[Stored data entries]
+--

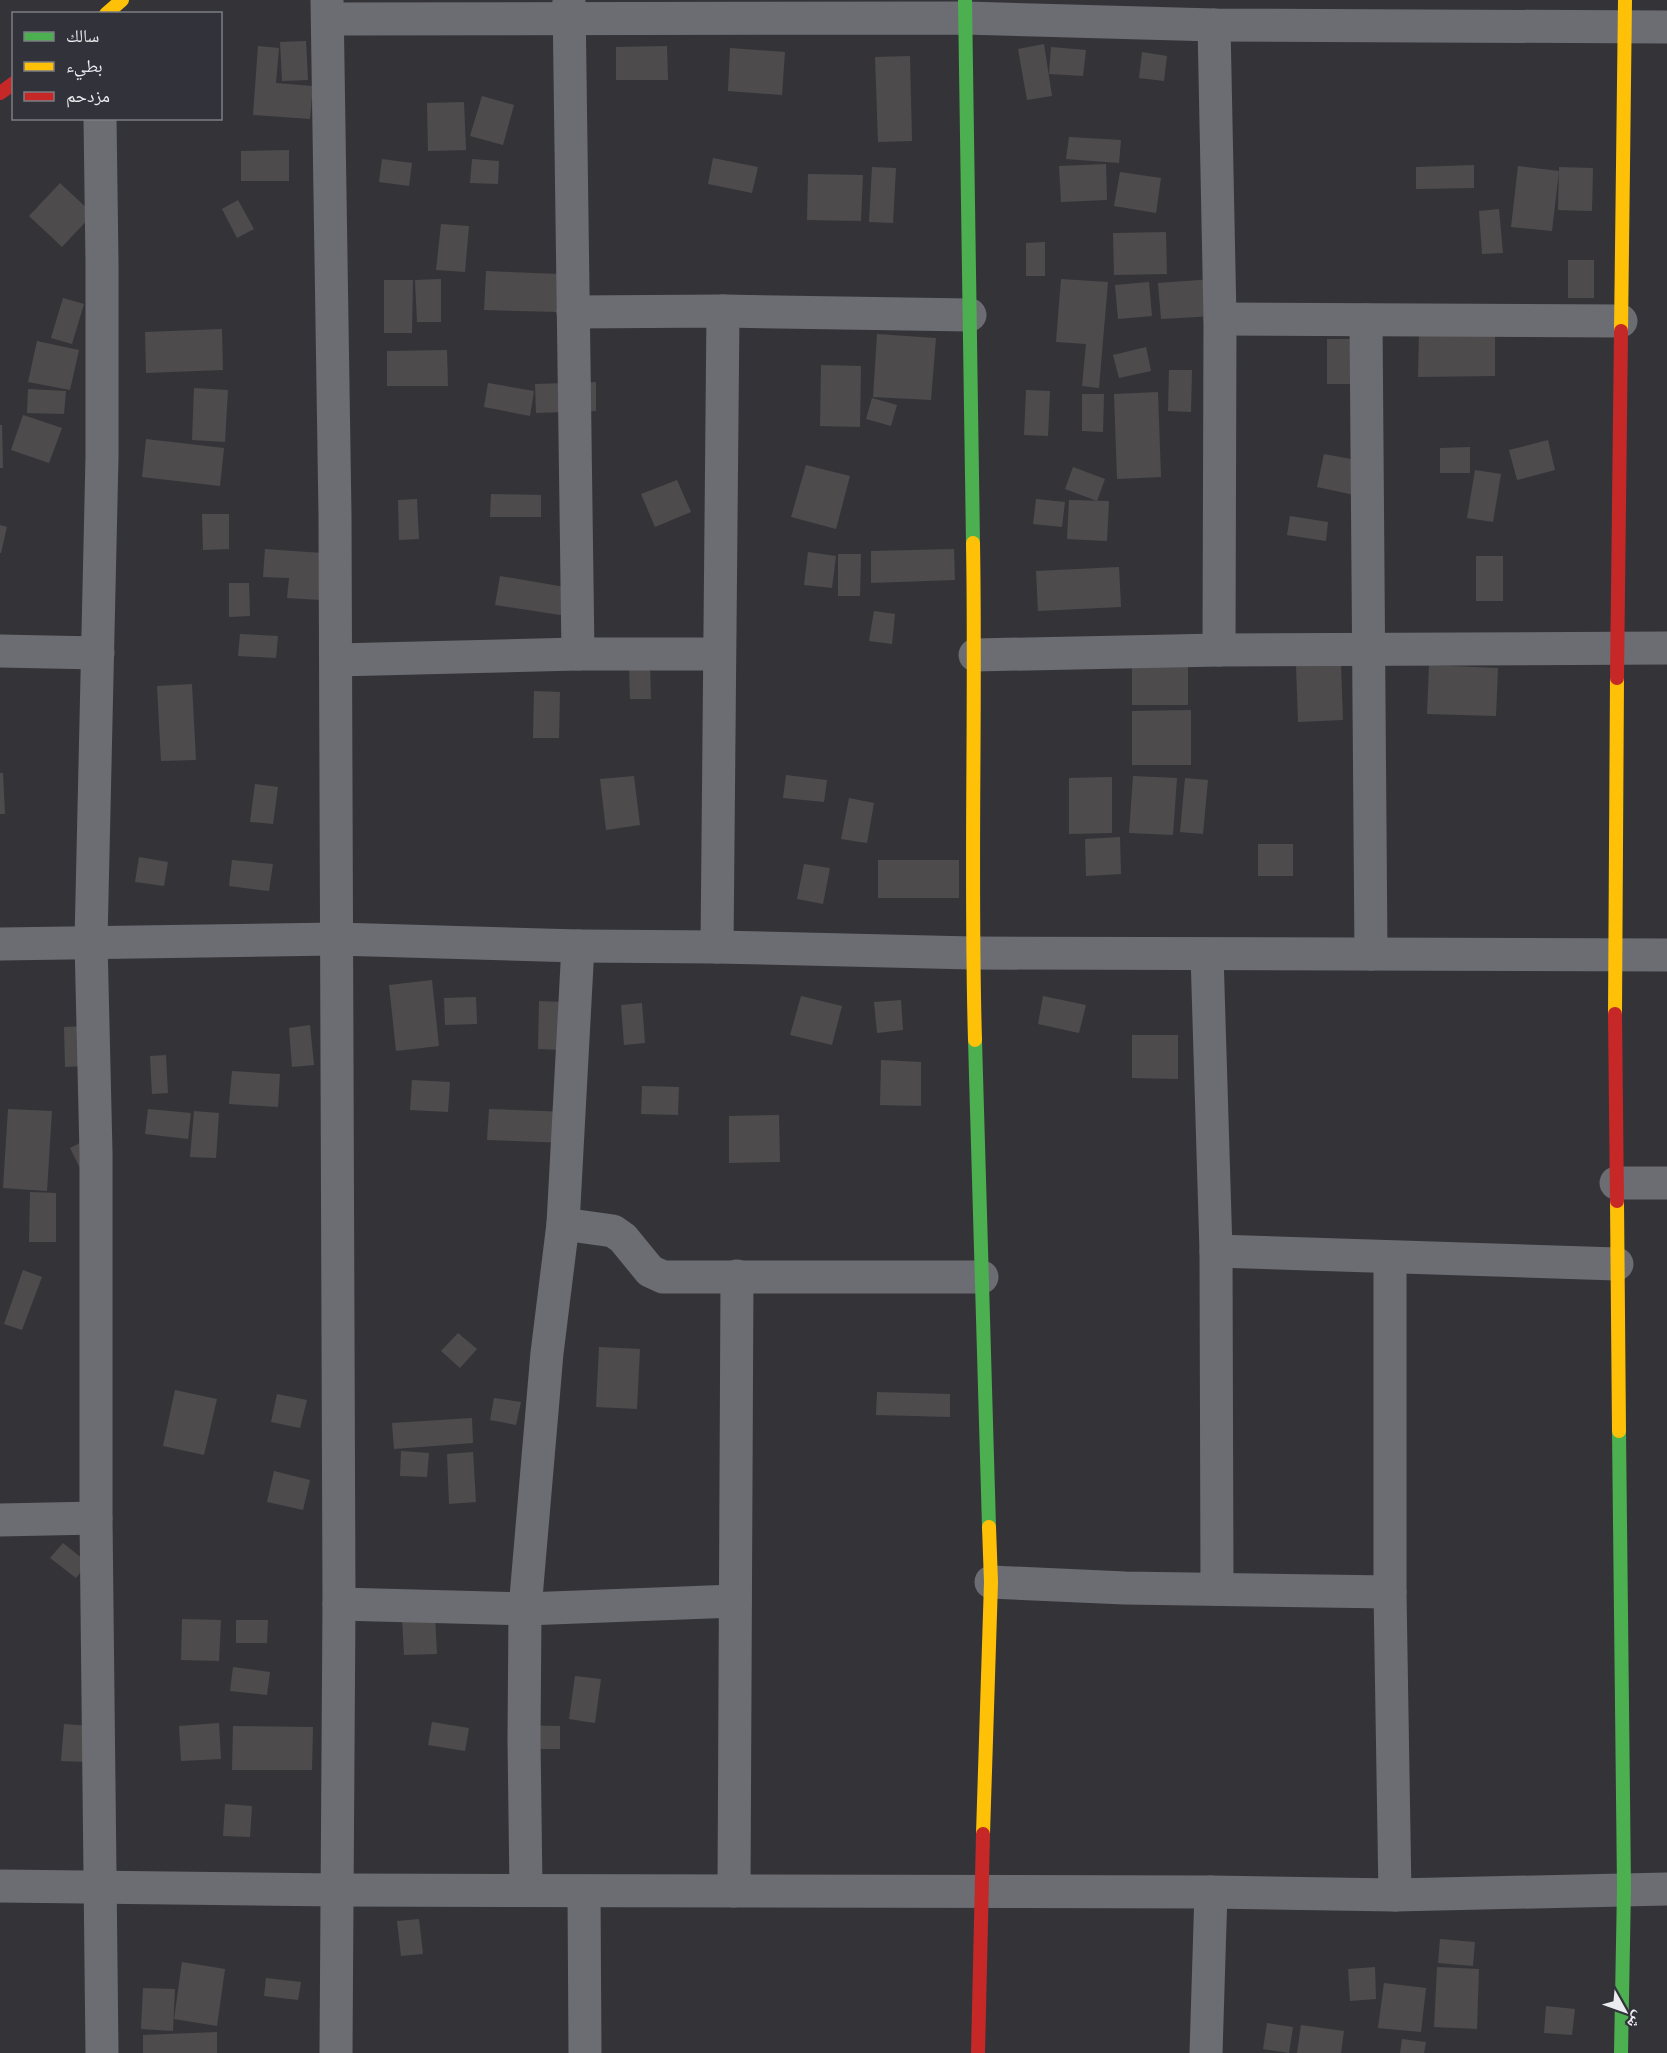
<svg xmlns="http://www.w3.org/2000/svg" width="1667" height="2053" font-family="'Nunito Sans','Noto Naskh Arabic',sans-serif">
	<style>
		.building { fill: #4d4b4c }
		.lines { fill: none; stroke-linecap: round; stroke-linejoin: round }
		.street { stroke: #6c6d73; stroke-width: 33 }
		.fast { stroke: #4caf50; stroke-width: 14 }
		.slow { stroke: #ffc107; stroke-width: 14 }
		.jam { stroke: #c62828; stroke-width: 14 }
	</style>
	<rect width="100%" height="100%" fill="#343438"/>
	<g class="building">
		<polygon points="306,41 308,80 282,81 280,42"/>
		<polygon points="1044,44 1052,96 1027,100 1018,49"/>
		<polygon points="258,46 279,48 276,83 313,86 310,119 253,115"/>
		<polygon points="667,46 668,80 616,80 616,47"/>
		<polygon points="1051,47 1086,50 1083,76 1049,74"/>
		<polygon points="730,48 785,52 782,95 728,91"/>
		<polygon points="1142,52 1167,56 1164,81 1139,78"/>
		<polygon points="910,56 912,141 878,142 875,57"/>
		<polygon points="482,96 514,105 503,145 470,136"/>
		<polygon points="464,102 466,150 428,151 427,103"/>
		<polygon points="1069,137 1121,140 1119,163 1066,159"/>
		<polygon points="289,150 289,181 241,181 241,151"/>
		<polygon points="713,158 758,167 752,193 708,184"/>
		<polygon points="382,159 412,163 409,186 379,182"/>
		<polygon points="472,159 499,161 498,184 470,183"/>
		<polygon points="1106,164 1107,200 1061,202 1059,166"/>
		<polygon points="1474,165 1474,188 1416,189 1416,167"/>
		<polygon points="1518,166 1559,171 1552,231 1511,227"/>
		<polygon points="872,167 896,168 893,223 869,222"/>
		<polygon points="1559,167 1593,168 1592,211 1558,210"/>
		<polygon points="1120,172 1161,178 1156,213 1114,206"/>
		<polygon points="808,174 863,175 861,221 807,220"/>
		<polygon points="60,183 93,214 62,247 29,216"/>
		<polygon points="238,200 254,229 237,238 222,209"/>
		<polygon points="1499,209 1503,253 1482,254 1479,211"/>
		<polygon points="441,224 469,226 465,272 436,270"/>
		<polygon points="1166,232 1167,274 1114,275 1113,233"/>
		<polygon points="1045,242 1045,276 1026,276 1026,243"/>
		<rect x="1568" y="260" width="26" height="38"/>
		<polygon points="486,271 560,274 559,312 484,310"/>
		<polygon points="441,279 441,322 417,322 415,280"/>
		<polygon points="1061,279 1108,282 1099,388 1082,386 1086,344 1056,342"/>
		<polygon points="1213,279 1215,316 1161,319 1158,283"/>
		<polygon points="384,280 413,280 412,333 384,333"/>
		<polygon points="1149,282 1152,316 1118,319 1115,285"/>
		<polygon points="63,298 84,304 72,344 51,338"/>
		<polygon points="222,329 223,370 146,373 145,332"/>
		<polygon points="1419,333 1495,333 1495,376 1418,377"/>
		<polygon points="877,334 936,338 931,400 873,397"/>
		<polygon points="1327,339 1362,339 1361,384 1327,384"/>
		<polygon points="37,341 79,350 70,390 28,382"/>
		<polygon points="1146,347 1151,371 1119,378 1113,355"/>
		<polygon points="447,350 448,386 387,386 387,351"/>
		<polygon points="821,365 861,366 860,427 820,426"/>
		<polygon points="1169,370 1192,370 1191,412 1168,411"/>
		<polygon points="596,382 596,411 536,413 535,384"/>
		<polygon points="488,383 534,391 530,416 484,407"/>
		<polygon points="194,388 228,390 225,442 192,440"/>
		<polygon points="28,389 66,391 64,414 27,413"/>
		<polygon points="1026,390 1050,391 1048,436 1024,435"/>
		<polygon points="1158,392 1161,477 1117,479 1114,394"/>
		<polygon points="1082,394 1104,394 1103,432 1082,431"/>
		<polygon points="872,398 897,405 891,426 866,419"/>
		<polygon points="23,415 62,428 49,463 11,450"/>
		<polygon points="0,425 2,425 3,468 0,468"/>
		<polygon points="146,439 224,448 220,486 142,477"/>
		<polygon points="1548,440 1555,470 1517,480 1509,450"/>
		<polygon points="1470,447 1470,473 1440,473 1440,448"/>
		<polygon points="1324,454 1367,462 1359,496 1317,487"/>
		<polygon points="806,465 850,476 836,529 791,517"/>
		<polygon points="1073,467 1105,479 1097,501 1065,489"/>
		<polygon points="1475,470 1501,474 1493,522 1467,518"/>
		<polygon points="677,480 691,512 655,527 641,494"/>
		<polygon points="491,494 541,495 541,517 490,517"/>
		<polygon points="417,499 419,539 399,540 398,500"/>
		<polygon points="1036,499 1065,502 1062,527 1033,524"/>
		<polygon points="1069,500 1109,501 1107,541 1067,539"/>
		<polygon points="202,514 229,514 229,549 203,550"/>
		<polygon points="1290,516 1328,522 1326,541 1287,535"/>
		<polygon points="0,525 7,527 1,553 0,553"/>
		<polygon points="265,549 323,553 320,600 287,598 289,578 263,577"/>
		<polygon points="954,549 955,580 871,583 871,551"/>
		<polygon points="808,552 836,556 832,588 804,585"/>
		<polygon points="838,554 861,554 860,596 838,596"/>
		<rect x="1476" y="556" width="27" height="45"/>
		<polygon points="1119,567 1121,607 1038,611 1036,571"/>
		<polygon points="500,576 571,588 567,616 495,605"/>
		<polygon points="229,583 249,583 250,616 229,617"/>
		<polygon points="874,611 895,614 892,644 869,641"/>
		<polygon points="240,634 278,636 276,658 238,656"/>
		<polygon points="1341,664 1343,720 1298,722 1296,666"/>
		<polygon points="629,665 650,665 651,699 630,699"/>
		<polygon points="1429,665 1498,668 1496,716 1427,714"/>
		<rect x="1132" y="666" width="56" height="39"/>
		<polygon points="192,684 196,760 161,761 157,686"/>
		<polygon points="534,691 560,692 559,738 533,738"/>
		<polygon points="1191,710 1191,765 1132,765 1132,711"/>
		<polygon points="0,773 3,773 5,814 0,814"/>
		<polygon points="786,775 827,780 824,802 783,798"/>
		<polygon points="634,776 640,825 606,830 600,779"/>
		<polygon points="1133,776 1177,778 1173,835 1129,833"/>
		<polygon points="1112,777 1112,833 1069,834 1069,778"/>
		<polygon points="1185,778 1208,780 1203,834 1180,832"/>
		<polygon points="255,784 278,787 273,824 250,822"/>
		<polygon points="849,798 874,803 867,843 841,839"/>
		<polygon points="1120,837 1121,874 1086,876 1085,839"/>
		<rect x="1258" y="844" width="35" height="32"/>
		<polygon points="139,857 168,862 164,886 135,882"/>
		<polygon points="232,860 273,864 269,891 229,886"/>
		<rect x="878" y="860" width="81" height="38"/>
		<polygon points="804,864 830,868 823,904 797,899"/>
		<polygon points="432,980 439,1046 396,1051 389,985"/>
		<polygon points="801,996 842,1006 832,1045 790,1035"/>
		<polygon points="1043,996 1086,1005 1079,1033 1038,1024"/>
		<polygon points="476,997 477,1024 445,1025 444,998"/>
		<polygon points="901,1000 903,1030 877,1033 874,1002"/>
		<polygon points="539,1001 564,1002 562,1050 538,1049"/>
		<polygon points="642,1003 645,1043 624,1045 621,1005"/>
		<polygon points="108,1025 109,1065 65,1067 64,1027"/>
		<polygon points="310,1025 314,1065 292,1067 289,1028"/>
		<polygon points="1132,1035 1178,1035 1178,1079 1132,1078"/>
		<polygon points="166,1055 168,1093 152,1094 150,1056"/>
		<polygon points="881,1060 921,1062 921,1106 880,1105"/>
		<polygon points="232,1071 280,1074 278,1107 229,1104"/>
		<polygon points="412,1080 450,1082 448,1112 410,1110"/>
		<polygon points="642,1086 679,1087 678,1115 641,1114"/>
		<polygon points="8,1109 52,1111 47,1191 3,1188"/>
		<polygon points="148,1109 191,1113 188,1139 145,1134"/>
		<polygon points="489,1109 569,1112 568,1143 487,1140"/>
		<polygon points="194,1111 219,1113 216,1158 190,1157"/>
		<polygon points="779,1115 780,1162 729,1163 729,1116"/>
		<polygon points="86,1140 84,1176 70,1148"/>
		<polygon points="30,1192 56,1193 56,1242 29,1242"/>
		<polygon points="23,1270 42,1277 22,1330 4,1324"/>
		<polygon points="458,1333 477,1349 460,1368 441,1351"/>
		<polygon points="599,1347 640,1349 637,1409 596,1407"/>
		<polygon points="175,1390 217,1399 204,1455 163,1446"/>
		<polygon points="877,1392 950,1394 950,1417 876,1415"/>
		<polygon points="277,1394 307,1400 300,1428 271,1422"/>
		<polygon points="494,1398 521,1402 516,1425 490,1420"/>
		<polygon points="472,1418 473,1443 394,1449 392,1423"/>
		<polygon points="401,1451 429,1453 427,1477 400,1476"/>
		<polygon points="473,1452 476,1502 449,1504 447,1454"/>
		<polygon points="274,1471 310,1480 303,1510 267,1502"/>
		<polygon points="63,1543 88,1563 76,1578 50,1558"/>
		<polygon points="435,1616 437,1654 404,1655 402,1617"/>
		<polygon points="182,1619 221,1620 219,1661 181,1660"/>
		<polygon points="236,1620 268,1620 267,1643 236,1643"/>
		<polygon points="233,1667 270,1672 267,1695 230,1691"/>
		<polygon points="575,1676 601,1679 595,1723 569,1719"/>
		<polygon points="432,1722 469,1728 465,1751 428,1745"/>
		<polygon points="219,1723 221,1759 181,1761 179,1726"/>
		<polygon points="64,1724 93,1726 90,1762 61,1761"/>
		<polygon points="511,1725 560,1726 560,1749 511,1749"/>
		<polygon points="233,1726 313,1727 312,1770 232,1770"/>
		<polygon points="225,1804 252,1806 250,1837 223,1836"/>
		<polygon points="419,1919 423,1954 401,1956 397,1921"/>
		<polygon points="1440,1939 1475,1942 1473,1966 1438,1963"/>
		<polygon points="182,1962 225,1969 217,2026 174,2019"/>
		<polygon points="1375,1967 1376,1999 1350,2001 1348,1969"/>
		<polygon points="1437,1967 1479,1969 1477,2029 1434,2027"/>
		<polygon points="266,1978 301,1982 298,2000 264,1996"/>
		<polygon points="1384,1983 1426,1988 1421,2032 1378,2028"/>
		<polygon points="143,1988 175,1989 173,2031 141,2029"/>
		<polygon points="1546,2006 1575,2009 1572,2035 1544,2033"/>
		<polygon points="1267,2023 1293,2027 1289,2053 1263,2049"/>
		<polygon points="1301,2025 1344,2031 1341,2053 1297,2053"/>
		<polygon points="217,2032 217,2053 143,2053 143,2035"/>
		<polygon points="1402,2039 1426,2042 1424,2053 1400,2053"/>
	</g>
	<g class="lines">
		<g class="street">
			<polyline points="327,0 335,516 339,1604 336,2053"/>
			<polyline points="569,0 578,654"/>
			<polyline points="328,19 965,18 1214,25 1667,27"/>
			<polyline points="1214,25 1220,319 1219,650"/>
			<polyline points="100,118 102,263 102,457 91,941 96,1153 96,1518 102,2053"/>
			<polyline points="573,312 723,311 970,315"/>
			<polyline points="1220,319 1621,321"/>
			<polyline points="1366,320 1371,954"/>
			<polyline points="0,651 98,653"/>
			<polyline points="975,655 1219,650 1667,648"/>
			<polyline points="336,660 578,654 719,654"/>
			<polyline points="0,944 336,939 578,946 717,947 972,953 1667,955"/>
			<polyline points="717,947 723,311"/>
			<polyline points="1207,954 1216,1251 1217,1589"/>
			<polyline points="1616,1183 1667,1183"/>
			<polyline points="563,1224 613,1231 623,1238 650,1271 663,1277 982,1277"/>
			<polyline points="1216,1251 1617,1264"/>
			<polyline points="1390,1258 1390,1592 1395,1895"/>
			<polyline points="0,1520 96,1518"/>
			<polyline points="991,1582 1125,1588 1390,1592"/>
			<polyline points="339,1604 525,1609 735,1601"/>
			<polyline points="0,1886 337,1890 1211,1892 1395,1895 1667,1889"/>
			<polyline points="526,1890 524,1740 525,1609 547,1353 563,1224 578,946"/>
			<polyline points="734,1891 737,1276"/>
			<polyline points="584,1892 585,2053"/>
			<polyline points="1206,2053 1211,1892"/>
		</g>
		<g class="fast">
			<polyline points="965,0 973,543"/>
			<polyline points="975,1040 989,1527"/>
			<polyline points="1619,1431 1624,1888 1621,2053"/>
		</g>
		<g class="slow">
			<polyline points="106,14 122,0"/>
			<polyline points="1621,331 1625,0"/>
			<path d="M973,543C976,709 970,874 975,1040"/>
			<polyline points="1615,1014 1617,678"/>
			<polyline points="1617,1201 1619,1431"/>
			<polyline points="983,1834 991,1582 989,1527"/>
		</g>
		<g class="jam">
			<polyline points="0,93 14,83"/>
			<polyline points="1617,678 1621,331"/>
			<polyline points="1615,1014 1617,1201"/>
			<polyline points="978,2053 983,1834"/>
		</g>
	</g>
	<rect x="12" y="12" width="210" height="108" fill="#32333a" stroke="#7c7d83" stroke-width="1.5"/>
	<rect x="24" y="32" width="30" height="9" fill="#4caf50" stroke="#7c7d83" stroke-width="1.5"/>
	<text x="66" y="42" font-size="18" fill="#ebebf0">سالك</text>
	<rect x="24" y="62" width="30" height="9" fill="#ffc107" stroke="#7c7d83" stroke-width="1.5"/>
	<text x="66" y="72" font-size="18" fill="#ebebf0">بطيء</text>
	<rect x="24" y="92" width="30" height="9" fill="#c62828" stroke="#7c7d83" stroke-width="1.5"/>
	<text x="66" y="102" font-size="18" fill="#ebebf0">مزدحم</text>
	<g transform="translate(1625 2011) rotate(130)" stroke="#32333a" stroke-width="4.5" paint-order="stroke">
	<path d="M0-4.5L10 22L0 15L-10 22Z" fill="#ebebf0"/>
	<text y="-9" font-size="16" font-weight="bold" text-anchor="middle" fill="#ebebf0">ش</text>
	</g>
</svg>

+--

:: TASK DESCRIPTION ::
Read the records above. Show each line that has the string "lines".

:: TASK ANSWER ::
		.lines { fill: none; stroke-linecap: round; stroke-linejoin: round }
	<g class="lines">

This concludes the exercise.